I think I know why you like this picture. It reminds you of the time you set the gutter on fire, doesn’t it? Big flames, satisfied smirk. Was the other weird sister was there, too? It was practically in her yard, at any rate.
Recently, you must have told my own kids about this one. They refuse to believe I didn’t participate in those pyrotechnics. They tell me, as if citing from a rule book, “Well, did you do anything to try to stop it?”
Or maybe the picture reminds you of our own experience in Girl Scouts. Until recently, I thought we were atypical. How many times did we even make it in the door after our moms dropped us off? On at least one occasion, I remember smoking cigarettes behind the building. I have a vague memory of blaming it on the ugly uniforms, which I suddenly hated after doting on those cute Brownie clothes. Our moms tried to keep us from quitting. Good luck with that.
Now I know that it was Girl Scouting itself that set us on this dark path of independent thinking. I’m sure it’s why our collective closets are packed full of gay and lesbian friends. We’re only fruit flies, after all.

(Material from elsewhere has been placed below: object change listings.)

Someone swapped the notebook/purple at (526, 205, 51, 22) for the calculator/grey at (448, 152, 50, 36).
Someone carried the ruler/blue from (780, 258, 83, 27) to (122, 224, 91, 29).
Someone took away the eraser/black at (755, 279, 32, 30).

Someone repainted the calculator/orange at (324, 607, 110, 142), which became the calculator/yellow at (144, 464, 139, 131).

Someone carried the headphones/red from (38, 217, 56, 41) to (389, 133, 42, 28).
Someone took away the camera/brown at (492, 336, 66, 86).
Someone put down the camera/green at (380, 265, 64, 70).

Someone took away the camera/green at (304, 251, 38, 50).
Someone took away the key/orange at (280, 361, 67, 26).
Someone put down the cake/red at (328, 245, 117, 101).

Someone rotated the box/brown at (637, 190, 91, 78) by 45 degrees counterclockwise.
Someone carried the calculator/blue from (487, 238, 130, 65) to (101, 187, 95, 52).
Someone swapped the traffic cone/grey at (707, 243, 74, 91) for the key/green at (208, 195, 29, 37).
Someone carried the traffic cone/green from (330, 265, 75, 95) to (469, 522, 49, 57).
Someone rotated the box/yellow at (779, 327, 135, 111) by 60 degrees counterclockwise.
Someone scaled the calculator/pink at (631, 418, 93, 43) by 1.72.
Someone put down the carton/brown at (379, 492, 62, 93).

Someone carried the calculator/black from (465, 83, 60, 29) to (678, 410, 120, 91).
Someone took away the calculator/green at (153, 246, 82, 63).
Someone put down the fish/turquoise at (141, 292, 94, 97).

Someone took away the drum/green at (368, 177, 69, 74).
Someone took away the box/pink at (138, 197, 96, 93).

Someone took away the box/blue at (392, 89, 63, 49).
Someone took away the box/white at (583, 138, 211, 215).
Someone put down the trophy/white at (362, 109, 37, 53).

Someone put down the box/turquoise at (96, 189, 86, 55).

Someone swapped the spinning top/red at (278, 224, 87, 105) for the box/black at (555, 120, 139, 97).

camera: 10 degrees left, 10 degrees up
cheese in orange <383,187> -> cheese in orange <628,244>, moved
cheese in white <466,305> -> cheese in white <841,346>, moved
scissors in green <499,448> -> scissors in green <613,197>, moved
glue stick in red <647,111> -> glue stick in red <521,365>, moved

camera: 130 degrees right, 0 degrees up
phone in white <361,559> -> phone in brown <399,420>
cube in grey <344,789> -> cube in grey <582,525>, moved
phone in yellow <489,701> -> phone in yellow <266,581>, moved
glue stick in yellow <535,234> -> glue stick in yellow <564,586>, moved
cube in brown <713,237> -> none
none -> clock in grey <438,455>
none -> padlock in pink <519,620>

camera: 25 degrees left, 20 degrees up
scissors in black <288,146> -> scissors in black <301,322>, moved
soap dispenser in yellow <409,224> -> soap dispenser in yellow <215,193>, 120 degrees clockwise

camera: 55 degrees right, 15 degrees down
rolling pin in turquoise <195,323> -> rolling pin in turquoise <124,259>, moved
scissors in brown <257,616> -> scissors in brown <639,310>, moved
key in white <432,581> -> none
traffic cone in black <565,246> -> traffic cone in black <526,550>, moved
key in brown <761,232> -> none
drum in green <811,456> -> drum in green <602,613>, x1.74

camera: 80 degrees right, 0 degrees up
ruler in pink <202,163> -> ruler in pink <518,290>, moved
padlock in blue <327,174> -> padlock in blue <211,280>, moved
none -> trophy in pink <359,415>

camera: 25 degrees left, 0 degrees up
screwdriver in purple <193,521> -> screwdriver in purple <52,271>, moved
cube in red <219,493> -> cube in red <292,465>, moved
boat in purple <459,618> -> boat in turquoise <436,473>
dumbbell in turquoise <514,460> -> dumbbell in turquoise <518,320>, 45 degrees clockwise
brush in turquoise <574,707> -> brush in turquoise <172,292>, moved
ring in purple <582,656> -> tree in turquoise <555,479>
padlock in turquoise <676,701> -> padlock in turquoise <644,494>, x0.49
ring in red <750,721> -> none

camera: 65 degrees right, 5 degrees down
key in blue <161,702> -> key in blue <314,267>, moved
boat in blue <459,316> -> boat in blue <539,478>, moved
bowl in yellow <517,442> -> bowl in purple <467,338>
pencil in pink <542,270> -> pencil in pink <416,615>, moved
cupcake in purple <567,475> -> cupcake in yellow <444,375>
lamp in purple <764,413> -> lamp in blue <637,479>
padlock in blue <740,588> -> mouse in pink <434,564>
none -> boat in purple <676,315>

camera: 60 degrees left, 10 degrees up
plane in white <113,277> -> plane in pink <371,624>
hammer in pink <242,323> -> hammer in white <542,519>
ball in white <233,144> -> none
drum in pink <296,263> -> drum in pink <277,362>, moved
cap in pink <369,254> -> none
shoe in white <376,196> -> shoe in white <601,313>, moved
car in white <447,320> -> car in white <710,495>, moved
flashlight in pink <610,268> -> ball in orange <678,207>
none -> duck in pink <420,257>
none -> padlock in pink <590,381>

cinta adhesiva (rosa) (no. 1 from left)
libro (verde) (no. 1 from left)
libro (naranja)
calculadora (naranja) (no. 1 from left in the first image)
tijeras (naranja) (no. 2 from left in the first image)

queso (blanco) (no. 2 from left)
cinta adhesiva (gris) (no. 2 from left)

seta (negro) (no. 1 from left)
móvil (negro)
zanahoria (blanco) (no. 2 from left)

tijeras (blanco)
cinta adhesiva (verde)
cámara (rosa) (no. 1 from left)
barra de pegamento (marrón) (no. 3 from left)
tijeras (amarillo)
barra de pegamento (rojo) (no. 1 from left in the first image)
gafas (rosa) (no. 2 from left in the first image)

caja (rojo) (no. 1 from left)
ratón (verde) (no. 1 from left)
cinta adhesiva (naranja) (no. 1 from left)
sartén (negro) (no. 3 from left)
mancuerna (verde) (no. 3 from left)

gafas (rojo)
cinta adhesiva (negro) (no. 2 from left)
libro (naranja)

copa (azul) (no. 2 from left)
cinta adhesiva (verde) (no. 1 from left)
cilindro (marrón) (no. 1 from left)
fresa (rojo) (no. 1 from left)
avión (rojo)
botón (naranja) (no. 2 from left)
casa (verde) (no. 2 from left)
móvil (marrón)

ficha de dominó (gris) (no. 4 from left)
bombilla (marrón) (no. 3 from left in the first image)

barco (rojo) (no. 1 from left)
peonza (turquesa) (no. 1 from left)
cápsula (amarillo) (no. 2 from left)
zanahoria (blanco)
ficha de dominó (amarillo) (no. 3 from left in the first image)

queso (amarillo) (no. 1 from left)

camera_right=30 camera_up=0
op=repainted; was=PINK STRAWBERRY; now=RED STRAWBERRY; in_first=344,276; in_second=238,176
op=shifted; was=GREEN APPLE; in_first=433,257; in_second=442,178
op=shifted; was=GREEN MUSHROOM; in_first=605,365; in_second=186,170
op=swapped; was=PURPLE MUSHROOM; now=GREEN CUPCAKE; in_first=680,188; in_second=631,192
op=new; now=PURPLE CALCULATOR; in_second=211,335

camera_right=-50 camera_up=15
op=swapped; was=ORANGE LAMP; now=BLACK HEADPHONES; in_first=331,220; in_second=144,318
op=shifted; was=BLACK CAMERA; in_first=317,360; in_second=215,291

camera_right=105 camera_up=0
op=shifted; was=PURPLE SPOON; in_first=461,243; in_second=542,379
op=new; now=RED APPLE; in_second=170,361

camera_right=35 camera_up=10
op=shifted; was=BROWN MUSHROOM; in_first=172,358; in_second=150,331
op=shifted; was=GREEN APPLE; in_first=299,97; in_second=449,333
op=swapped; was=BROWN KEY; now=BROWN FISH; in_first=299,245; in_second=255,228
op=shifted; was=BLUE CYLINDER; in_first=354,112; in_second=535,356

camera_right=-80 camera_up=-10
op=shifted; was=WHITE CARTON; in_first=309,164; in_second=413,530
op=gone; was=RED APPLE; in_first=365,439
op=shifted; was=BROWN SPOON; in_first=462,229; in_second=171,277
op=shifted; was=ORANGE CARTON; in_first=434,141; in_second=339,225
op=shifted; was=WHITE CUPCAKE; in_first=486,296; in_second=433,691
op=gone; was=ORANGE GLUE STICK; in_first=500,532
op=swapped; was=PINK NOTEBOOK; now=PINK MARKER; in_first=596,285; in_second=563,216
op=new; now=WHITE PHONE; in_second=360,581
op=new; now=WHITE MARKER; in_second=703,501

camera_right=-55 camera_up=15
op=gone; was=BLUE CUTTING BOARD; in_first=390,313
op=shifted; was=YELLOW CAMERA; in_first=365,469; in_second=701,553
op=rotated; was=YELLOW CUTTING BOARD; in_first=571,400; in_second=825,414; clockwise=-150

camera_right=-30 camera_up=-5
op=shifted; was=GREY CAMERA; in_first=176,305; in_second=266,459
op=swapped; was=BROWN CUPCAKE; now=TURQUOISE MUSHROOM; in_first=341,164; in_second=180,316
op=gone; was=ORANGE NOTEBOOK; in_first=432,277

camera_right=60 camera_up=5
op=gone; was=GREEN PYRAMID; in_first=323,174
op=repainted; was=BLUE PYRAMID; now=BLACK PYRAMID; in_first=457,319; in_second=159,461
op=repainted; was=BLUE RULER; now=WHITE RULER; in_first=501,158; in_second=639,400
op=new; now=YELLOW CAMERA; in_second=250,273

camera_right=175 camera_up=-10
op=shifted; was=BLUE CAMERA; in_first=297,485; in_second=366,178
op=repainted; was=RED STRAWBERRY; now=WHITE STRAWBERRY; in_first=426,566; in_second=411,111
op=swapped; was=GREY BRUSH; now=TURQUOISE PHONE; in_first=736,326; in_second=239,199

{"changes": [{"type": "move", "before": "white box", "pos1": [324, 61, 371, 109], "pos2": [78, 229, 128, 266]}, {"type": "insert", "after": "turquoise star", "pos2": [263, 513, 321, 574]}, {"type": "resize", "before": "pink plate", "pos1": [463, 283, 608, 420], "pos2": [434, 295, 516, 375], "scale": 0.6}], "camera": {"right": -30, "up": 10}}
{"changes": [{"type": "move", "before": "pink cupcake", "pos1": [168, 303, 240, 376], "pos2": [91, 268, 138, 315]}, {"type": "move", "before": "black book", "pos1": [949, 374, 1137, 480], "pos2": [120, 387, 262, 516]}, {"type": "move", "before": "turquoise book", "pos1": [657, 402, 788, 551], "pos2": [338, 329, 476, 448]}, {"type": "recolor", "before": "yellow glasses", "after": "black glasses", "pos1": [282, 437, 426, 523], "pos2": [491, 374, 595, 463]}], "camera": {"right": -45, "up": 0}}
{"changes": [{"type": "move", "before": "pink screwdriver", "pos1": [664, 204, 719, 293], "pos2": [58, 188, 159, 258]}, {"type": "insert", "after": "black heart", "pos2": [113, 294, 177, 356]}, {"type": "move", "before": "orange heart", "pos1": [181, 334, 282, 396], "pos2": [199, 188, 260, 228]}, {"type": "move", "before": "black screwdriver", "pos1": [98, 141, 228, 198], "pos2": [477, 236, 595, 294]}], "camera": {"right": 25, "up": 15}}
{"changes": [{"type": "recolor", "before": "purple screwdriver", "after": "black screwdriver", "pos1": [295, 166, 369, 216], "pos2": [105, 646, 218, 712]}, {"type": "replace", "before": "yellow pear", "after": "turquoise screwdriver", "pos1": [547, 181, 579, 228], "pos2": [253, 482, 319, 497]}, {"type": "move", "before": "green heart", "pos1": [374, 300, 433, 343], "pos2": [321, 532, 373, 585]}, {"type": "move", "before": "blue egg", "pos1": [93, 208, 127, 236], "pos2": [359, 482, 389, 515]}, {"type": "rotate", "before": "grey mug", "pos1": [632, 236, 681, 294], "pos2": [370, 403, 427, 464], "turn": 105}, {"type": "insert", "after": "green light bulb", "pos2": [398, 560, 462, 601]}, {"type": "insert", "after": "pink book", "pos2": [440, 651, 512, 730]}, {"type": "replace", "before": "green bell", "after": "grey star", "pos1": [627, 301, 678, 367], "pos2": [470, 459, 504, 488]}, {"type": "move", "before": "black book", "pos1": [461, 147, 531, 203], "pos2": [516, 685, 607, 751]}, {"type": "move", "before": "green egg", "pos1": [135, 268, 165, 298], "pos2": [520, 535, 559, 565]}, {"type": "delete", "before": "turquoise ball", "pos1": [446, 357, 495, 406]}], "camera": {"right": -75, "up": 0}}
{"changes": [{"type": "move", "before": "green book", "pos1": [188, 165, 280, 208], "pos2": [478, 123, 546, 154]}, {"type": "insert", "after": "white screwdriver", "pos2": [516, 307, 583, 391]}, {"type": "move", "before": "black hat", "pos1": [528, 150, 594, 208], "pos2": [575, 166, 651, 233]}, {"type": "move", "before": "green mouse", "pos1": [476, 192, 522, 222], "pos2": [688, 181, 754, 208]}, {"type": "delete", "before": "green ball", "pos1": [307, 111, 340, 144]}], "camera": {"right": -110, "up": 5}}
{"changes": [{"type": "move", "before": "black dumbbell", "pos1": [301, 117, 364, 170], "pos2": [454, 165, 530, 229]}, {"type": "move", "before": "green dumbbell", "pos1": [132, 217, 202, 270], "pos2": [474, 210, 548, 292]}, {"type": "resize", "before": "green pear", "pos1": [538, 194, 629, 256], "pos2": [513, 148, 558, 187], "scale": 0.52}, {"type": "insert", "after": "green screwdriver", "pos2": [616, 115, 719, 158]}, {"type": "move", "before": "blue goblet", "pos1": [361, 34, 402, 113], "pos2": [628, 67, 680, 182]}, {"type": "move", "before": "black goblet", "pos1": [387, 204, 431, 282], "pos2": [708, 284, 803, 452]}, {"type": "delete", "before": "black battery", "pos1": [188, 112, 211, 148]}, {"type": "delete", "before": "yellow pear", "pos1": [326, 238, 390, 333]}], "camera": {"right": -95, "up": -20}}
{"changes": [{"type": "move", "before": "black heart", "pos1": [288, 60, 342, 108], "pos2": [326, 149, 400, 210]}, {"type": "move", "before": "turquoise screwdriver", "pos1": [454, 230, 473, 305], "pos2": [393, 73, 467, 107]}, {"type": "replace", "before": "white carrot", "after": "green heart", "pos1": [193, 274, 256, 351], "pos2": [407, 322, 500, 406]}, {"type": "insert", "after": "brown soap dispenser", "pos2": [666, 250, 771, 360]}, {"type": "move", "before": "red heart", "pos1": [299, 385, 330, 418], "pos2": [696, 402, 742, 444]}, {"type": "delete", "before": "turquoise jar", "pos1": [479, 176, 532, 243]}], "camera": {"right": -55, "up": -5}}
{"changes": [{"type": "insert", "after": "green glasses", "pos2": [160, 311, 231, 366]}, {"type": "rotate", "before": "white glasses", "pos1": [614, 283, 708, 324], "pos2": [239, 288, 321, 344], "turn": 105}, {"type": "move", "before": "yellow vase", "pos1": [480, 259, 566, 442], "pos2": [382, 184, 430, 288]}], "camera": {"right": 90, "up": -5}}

Which brings me back to my own boys, who on occasion over the years begged me to let them be Boy Scouts. Each time, I patiently explained to them why they couldn’t. In fact, I think this was probably the opener for their ongoing indoctrination into civil rights for homosexual people. Which, sadly, has now deteriorated into “Not that there’s anything wrong with that!” on cue.
We should’ve stuck with that Cub Scout pack we enjoyed so much. In hindsight, my mom probably knew the Boy Scouts wouldn’t let us play once we aged out of her backyard den, Or maybe she sensed that budding feminists, latent Communists like us would never fit in with the more military (would that be Fascist, then?) agenda of boys who had outgrown pine-cone crafts and pond fishing.
Probably a good thing. Those Boy Scout shorts would have made our butts look big.